At this point, things are working pretty well, so we can put this back into Visual Studio and execute the original unit test which is now green. But we're not quite done. While this code does what we want, it's not particularly succinct or DRY. It's also not incredibly efficient given that we're looking for the items multiple times (first to check for existence and then to get the value). When you hit situations like this, you can always write your own extension methods quite easily.

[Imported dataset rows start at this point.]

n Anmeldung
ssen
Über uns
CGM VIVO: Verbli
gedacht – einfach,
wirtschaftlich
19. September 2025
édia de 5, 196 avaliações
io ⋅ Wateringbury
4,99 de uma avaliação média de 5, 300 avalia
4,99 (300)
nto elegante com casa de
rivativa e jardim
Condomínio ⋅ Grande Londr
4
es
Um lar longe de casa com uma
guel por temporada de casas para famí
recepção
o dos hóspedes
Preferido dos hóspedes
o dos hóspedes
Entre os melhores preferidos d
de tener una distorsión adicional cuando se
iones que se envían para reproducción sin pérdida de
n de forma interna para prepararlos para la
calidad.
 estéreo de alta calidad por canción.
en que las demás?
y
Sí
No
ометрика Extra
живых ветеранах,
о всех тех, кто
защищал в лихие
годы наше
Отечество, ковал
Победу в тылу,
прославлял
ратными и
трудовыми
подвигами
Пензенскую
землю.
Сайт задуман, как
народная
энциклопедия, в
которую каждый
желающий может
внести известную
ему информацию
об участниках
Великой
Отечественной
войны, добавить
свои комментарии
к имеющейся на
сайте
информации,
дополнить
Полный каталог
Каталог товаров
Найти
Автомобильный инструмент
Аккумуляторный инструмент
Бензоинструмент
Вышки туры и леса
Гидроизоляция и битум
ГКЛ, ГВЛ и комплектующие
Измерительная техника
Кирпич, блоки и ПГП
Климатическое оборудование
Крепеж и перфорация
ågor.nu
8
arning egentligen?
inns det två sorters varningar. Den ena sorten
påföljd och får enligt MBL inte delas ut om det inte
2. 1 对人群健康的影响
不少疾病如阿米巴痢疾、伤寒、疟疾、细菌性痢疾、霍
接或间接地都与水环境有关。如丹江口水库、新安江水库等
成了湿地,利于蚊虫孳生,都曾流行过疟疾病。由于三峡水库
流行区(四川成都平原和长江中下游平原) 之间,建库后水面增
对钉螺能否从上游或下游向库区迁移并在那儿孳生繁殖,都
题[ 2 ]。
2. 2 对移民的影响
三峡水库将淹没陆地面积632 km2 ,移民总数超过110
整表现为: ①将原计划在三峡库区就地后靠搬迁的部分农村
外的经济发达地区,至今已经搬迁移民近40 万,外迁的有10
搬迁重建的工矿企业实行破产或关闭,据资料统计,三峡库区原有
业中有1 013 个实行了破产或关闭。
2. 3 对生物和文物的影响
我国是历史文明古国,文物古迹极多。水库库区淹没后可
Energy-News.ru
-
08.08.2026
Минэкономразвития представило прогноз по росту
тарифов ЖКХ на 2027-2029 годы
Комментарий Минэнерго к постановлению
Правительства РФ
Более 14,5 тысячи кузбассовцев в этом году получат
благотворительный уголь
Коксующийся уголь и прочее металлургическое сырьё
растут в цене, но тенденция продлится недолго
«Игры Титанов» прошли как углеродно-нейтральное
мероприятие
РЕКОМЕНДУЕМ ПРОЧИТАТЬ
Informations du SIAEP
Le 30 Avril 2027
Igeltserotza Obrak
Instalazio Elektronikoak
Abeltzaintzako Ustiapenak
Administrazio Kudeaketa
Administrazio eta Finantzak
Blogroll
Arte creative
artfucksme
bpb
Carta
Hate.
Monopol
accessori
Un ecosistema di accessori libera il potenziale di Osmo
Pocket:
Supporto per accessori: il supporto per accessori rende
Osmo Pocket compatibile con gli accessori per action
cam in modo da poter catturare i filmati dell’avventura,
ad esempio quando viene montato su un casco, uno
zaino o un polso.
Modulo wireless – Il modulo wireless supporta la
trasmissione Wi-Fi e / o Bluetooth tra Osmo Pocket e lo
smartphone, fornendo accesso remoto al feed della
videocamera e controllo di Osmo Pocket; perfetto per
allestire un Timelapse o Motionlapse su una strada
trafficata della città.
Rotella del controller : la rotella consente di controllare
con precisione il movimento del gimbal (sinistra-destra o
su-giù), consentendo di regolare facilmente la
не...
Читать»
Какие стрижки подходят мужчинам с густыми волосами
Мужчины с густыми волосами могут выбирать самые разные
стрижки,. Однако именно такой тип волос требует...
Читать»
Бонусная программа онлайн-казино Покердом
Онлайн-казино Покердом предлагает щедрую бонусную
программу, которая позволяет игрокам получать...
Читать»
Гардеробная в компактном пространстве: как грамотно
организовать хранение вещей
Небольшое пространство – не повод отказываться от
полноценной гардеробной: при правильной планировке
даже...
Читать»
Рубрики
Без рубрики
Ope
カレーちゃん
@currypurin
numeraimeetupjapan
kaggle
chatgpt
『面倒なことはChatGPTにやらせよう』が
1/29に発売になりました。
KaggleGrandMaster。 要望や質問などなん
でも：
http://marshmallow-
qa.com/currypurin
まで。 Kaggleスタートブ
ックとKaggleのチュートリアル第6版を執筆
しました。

So we can write an extension method to get a sibling value but only if the item exists (so it can be an optional element):

public static string FindSiblingValue(this IEnumerable<XElement> elements, string tagName)
{
    var label = elements.FirstOrDefault(x => x.Value == tagName);
    return (label == null ? null : label.ElementsAfterSelf().First().Value);
}

Once we have that in place, we can now refactor our LINQ to XML query:

var entries = from item in xmlList.Descendants(atomNs + "entry")
              let rows = item.Element(atomNs + "content").Element(xhtmlNs + "div").Element(xhtmlNs + "table").Elements(xhtmlNs + "tr").Elements(xhtmlNs + "td")
              select new
              {
                  Id = item.Element(atomNs + "id").Value,
                  Title = item.Element(atomNs + "title").Value,
                  Item1 = rows.FindSiblingValue("Item1"),
                  Item2 = rows.FindSiblingValue("Item2"),
                  Item3 = rows.FindSiblingValue("Item3")
              };

Now the code is succinct and efficient.

When looking at the final result, it really just boils down to 10 lines of C# code. However, with situations like these where you have to address multiple things at once, the best approach is typically to break it down into the smaller sub-components and attack each one individually. It's also key to have a good testing strategy up front with unit tests and "scratch pads" like LinqPad since the last thing you want to be doing is wasting your time hitting F5 all the time to see if your code runs correctly.